James Morris, the chairman of the NZ Secondary Principals Council has stated that climate change striking students will have their absence marked as ‘unjustified’ if they take part in the global strike on March 15th.
This climate action has quickly spread across Europe, the UK, America, Australia and is now here in Aotearoa.
It would seem to me to be incongruent in the extreme to punish students for having a social conscience on what is the most urgent issue of our times. These brave young New Zealanders are striking to demand adults combat climate change meaningfully and they should be free to embark upon that activism without risk of school retribution.
The youth movement of children striking from school has been led by 16 year old Greta Thunberg from Sweden and 13 year old Alexandria Villasenor in America, their argument that there is no point staying at school if their future is doomed by catastrophic climate change forces a disruption to the frenzy of the immediate and offers a challenge to the present that must be acknowledged.
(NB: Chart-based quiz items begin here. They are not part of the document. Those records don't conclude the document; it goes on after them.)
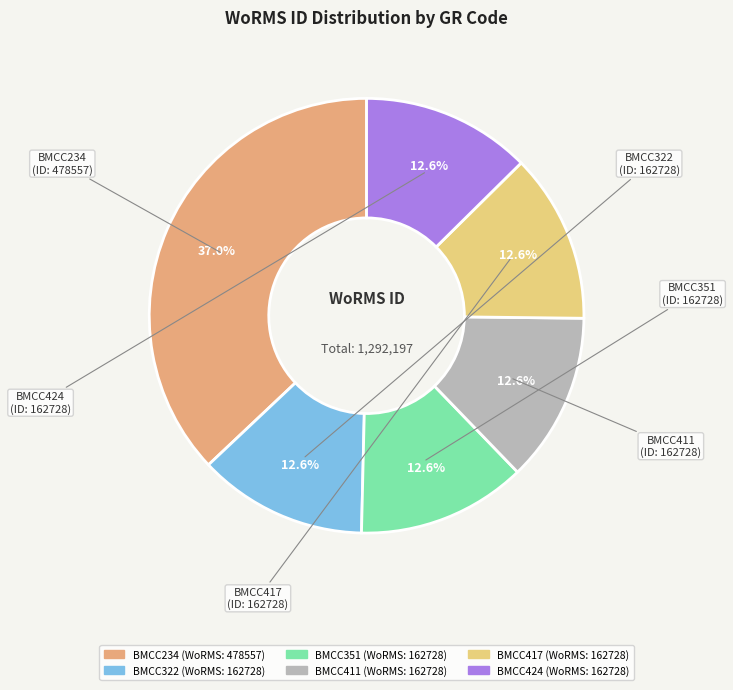

What percentage do BMCC322 and BMCC411 together represent?

25.2%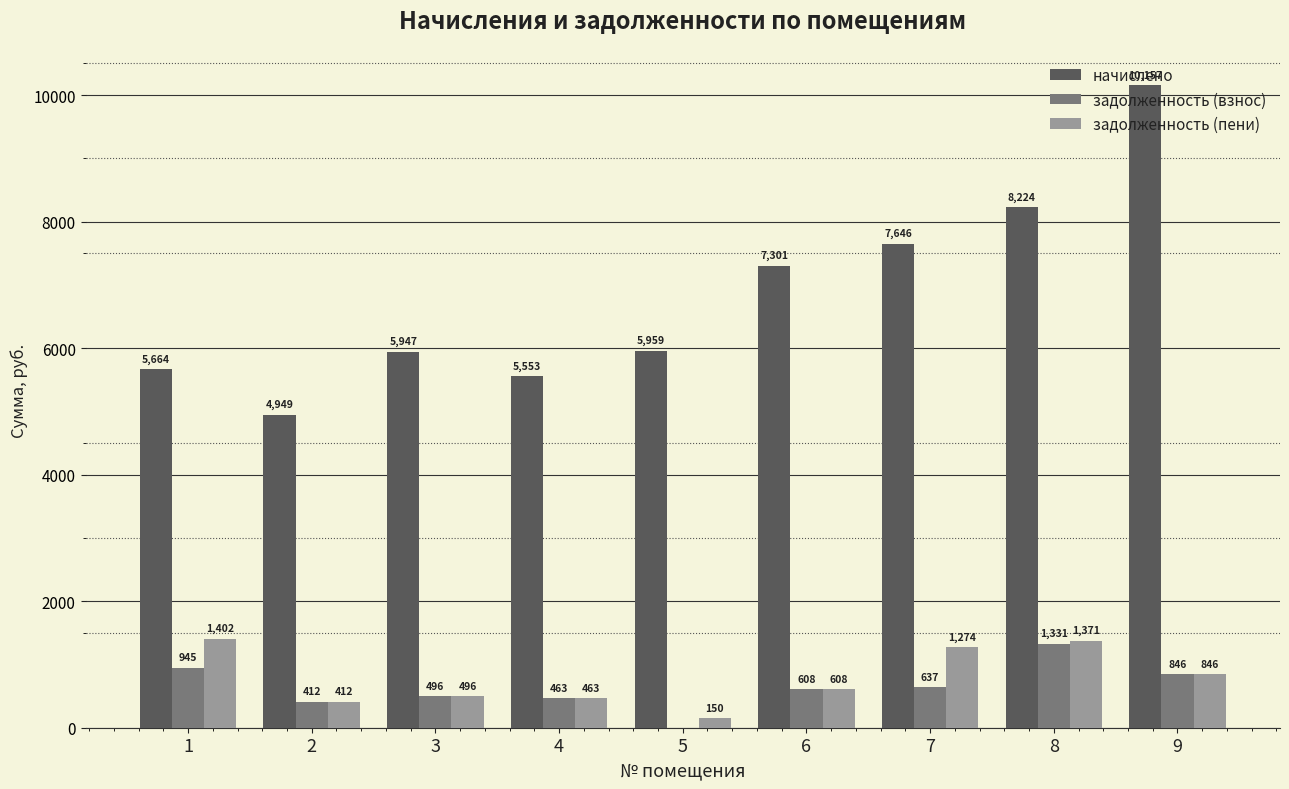

How many groups of bars are there?

9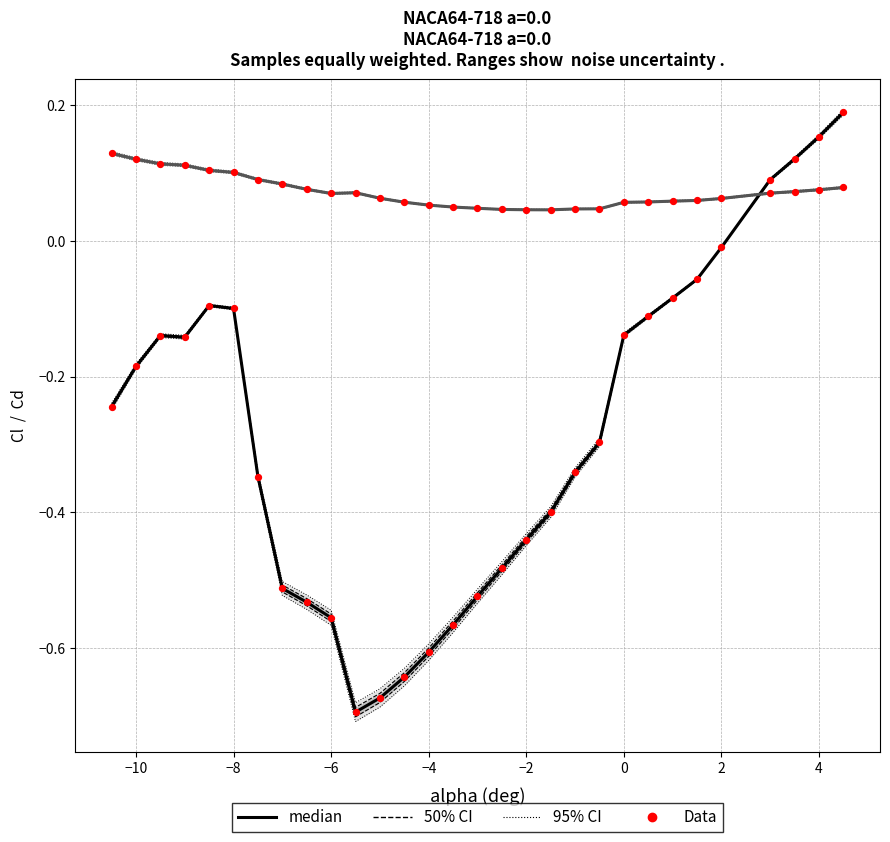

Which series has the widest spread of Y values?

Cl  median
We are in a collective denial if we don’t understand the fact that we need to prime our culture, economy and society for radical climate change adaptation and these children, our children, the children who will face the most extreme points of a rapidly warming planet will be here facing this challenge long past the point many of us boomers are dead. These children are telling us in our 9-5 complacency of busy apathy that we can not ignore urgent action any longer.
Climate change has a face, and it is the face of your grandchildren, children, nieces, nephews, our mokopuna. It is their future we are robbing by refusing to engage in the change required now.
Another giant iceberg is calving off Antartica this week, last week headlines of the extinction of insects, next week more extreme weather events. When every alarm bell is ringing, telling children not to strike seems conceited in the worst possible arrogance.
We require an immediate re-evaluation of what adaptation efforts deserve Government support and attention because the free market has failed when it comes to climate change. We have a long way to plant 1 billion trees, and we need more. 100% renewable power and a vast expansion of solar are things that can happen now, but we fail to back the courage of our convictions and end up pragmatically paddling to stay afloat rather than forging ahead with leadership.
Our children are begging us to listen to the future we are blindly bequeathing them, a scorned earth too scorched to breath. This is the time to listen, not mark absence as ‘unjustified’.
Any student who gets into trouble with their school for attending the strikes on March 15th should contact my office and I will write letters to the schools and complain to the Ministry of Education, moving heaven and earth to remove any punishment.
Now is the time to celebrate champion and support our Children, not constrict their voice.